Apurímac, 19 mayo 2026.- El presupuesto de muchos gobiernos regionales y municipalidades provinciales y distritales no se explica sin el canon y las regalías mineras y gasíferas. En algunos casos, estos recursos representan alrededor del 70 % del total disponible para ejecutar obras.
Es decir, siete de cada diez soles que financian obras, servicios y el funcionamiento del Estado subnacional provienen directamente de la actividad extractiva minera y gasífera.
En Apurímac
A diferencia de las regiones mineras que tienen ese nivel de dependencia presupuestal, en Apurímac, pese a tener una de las operaciones mineras más grandes del país, el canon minero representa el 3.65 % del PIA 2026 de la región.
Sin embargo, no sucede lo mismo con el distrito de Challhuahuacho (provincia de Cotabambas) que alberga a Las Bambas, el presupuesto generado por la actividad minera supera el 70 % de su presupuesto institucional, que incluye, además, el ingreso generado por las regalías contractuales.
Los problemas
El canon sirve para financiar infraestructura y también para garantizar el funcionamiento cotidiano del Estado en las regiones. Pero esta dependencia también tiene costos.

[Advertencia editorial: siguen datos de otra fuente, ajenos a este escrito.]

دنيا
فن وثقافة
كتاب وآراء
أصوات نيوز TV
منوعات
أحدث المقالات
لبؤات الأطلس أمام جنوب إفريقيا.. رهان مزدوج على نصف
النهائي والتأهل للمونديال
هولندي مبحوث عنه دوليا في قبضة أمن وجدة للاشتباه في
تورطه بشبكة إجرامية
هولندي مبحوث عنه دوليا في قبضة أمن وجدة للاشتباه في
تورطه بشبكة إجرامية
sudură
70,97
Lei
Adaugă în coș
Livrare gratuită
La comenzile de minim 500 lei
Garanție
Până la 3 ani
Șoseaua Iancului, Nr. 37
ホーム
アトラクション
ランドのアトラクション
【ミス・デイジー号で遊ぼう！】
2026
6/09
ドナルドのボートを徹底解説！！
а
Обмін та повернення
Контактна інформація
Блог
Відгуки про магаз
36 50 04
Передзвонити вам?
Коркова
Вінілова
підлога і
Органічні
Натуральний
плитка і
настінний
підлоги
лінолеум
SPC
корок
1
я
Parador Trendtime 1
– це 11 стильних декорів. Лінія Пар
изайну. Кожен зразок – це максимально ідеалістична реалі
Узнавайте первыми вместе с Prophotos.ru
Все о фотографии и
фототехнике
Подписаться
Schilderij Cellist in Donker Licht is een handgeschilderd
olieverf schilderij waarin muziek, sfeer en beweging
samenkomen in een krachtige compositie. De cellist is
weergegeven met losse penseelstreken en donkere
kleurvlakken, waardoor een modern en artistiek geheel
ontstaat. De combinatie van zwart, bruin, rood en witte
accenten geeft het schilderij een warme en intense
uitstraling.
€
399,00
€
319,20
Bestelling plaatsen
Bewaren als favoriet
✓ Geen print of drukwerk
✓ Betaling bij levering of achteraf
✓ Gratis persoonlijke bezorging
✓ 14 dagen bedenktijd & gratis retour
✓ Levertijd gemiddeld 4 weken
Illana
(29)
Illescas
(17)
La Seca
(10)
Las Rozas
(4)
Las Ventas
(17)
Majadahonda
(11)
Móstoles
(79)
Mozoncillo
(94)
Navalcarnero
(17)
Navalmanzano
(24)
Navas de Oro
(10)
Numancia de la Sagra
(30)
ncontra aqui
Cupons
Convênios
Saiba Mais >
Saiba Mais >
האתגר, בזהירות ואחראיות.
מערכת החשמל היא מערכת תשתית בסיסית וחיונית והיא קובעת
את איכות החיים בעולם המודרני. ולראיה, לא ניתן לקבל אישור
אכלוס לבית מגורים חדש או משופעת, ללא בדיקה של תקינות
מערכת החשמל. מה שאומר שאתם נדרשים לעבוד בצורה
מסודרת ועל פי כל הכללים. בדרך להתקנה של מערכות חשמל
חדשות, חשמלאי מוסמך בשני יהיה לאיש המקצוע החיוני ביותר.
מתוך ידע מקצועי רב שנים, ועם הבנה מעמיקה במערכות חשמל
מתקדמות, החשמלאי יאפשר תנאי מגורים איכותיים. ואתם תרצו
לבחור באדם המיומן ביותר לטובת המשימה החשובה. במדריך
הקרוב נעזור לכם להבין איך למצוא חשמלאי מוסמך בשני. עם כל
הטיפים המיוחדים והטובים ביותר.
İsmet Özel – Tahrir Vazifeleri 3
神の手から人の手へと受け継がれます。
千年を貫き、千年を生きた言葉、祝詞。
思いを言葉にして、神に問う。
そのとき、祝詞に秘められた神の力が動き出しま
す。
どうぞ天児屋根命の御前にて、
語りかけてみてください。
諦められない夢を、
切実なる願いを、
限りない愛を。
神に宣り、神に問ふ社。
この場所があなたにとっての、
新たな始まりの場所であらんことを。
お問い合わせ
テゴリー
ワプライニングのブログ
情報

Las regiones altamente vinculadas al canon son más vulnerables a los cambios en el sector, que son afectados sobre todo por la volatilidad de los precios internacionales de los minerales. Cuando los ingresos caen, los presupuestos disminuyen; cuando aumentan, ocurre lo contrario.
A ello se suma un problema más difícil de enfrentar: la limitada capacidad de gestión y la baja calidad del gasto. Estos recursos no siempre se destinan a cerrar brechas sociales ni a atender las necesidades de la población. Así, regiones y municipios con presupuestos millonarios tienen dificultades para ejecutar obras de calidad.
Planificar para mejorar
Al respecto, Fernando Santoyo, presidente de la Cámara de Comercio del Cusco, señaló, en un evento organizado por REDES, que regiones como Cusco enfrentan una crisis en la eficiencia del gasto público. Esto se traduce en obras paralizadas, proyectos de escaso impacto y carencias en servicios básicos de infraestructura, salud y saneamiento.

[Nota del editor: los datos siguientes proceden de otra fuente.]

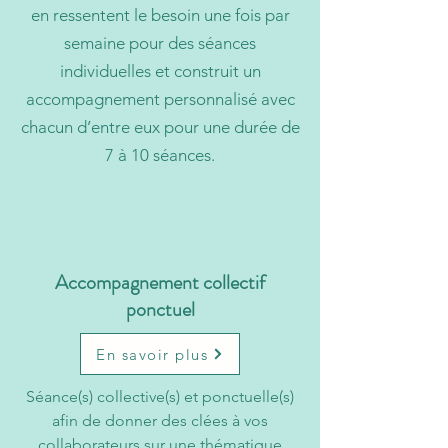
en ressentent le besoin une fois par
semaine pour des séances
individuelles et construit un
accompagnement personnalisé avec
chacun d’entre eux pour une durée de
7 à 10 séances.
Accompagnement collectif
ponctuel
En savoir plus
Séance(s) collective(s) et ponctuelle(s)
afin de donner des clées à vos
collaborateurs sur une thématique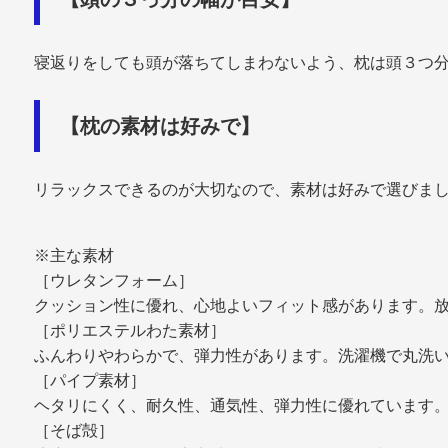
寝返りをしても頭が落ちてしまわないよう、枕は頭３つ
【枕の素材は好みで】
リラックスできるのが大切なので、素材は好みで選びま
※主な素材
［ウレタンフォーム］
クッション性に優れ、心地よいフィット感があります。放
［ポリエステルわた素材］
ふんわりやわらかで、弾力性があります。洗濯機で丸洗い
［パイプ素材］
ヘタリにくく、耐久性、通気性、弾力性に優れています。
［そば殻］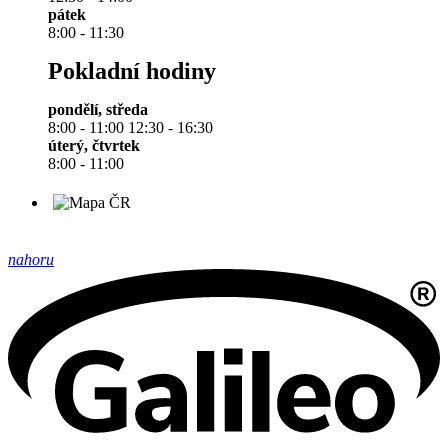
pátek
8:00 - 11:30
Pokladní hodiny
pondělí, středa
8:00 - 11:00 12:30 - 16:30
úterý, čtvrtek
8:00 - 11:00
nahoru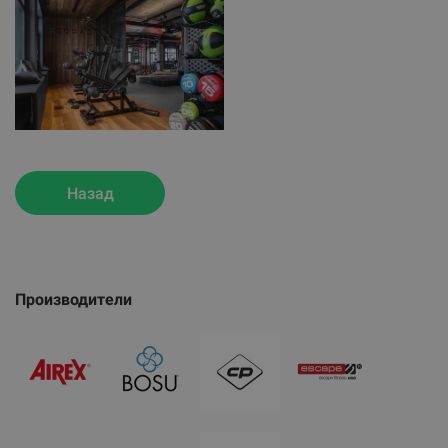
Назад
Производители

Santoyo planteó la necesidad de establecer una planificación articulada entre el gobierno regional, las municipalidades y el sector privado para priorizar la inversión del canon y convertirla en mejores servicios públicos.

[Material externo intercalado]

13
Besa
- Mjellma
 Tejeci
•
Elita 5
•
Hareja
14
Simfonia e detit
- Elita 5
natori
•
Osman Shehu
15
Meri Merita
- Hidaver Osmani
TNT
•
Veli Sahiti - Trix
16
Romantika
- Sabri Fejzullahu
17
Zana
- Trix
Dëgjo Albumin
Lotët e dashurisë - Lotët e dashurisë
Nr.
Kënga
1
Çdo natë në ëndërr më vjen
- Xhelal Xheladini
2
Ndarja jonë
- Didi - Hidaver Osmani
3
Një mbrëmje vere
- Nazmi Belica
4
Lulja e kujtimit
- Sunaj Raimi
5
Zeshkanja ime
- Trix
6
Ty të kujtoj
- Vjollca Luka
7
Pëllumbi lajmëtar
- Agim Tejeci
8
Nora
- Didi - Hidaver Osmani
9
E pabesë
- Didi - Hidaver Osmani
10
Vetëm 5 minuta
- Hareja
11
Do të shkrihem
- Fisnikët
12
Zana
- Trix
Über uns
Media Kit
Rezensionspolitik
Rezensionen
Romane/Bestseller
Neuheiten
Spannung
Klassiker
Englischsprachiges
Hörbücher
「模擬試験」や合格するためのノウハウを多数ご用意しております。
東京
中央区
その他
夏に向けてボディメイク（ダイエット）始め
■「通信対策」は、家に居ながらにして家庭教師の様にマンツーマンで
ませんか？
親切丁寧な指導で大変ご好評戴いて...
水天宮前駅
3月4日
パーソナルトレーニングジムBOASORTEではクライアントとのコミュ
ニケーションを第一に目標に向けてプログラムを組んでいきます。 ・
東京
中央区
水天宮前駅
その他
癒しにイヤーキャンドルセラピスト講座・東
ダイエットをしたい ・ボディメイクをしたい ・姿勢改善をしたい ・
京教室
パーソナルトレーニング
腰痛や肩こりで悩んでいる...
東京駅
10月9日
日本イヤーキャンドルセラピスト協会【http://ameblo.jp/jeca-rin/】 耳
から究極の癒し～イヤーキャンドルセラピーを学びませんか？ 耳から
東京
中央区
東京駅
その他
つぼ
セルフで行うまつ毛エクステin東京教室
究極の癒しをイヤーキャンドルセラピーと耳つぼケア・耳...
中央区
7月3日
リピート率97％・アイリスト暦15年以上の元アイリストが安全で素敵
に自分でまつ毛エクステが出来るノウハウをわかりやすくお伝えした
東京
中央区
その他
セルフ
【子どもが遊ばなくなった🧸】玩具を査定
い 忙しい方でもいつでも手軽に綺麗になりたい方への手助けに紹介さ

De encontrar ese equilibrio depende la continuidad del modelo de financiamiento que sostiene a las regiones. Porque, en la práctica, el canon es la columna vertebral del gasto público descentralizado y, como toda columna vertebral, su estabilidad también depende de la estabilidad política y económica del país. A ello se suman medidas urgentes para fortalecer los controles institucionales y prevenir actos de corrupción.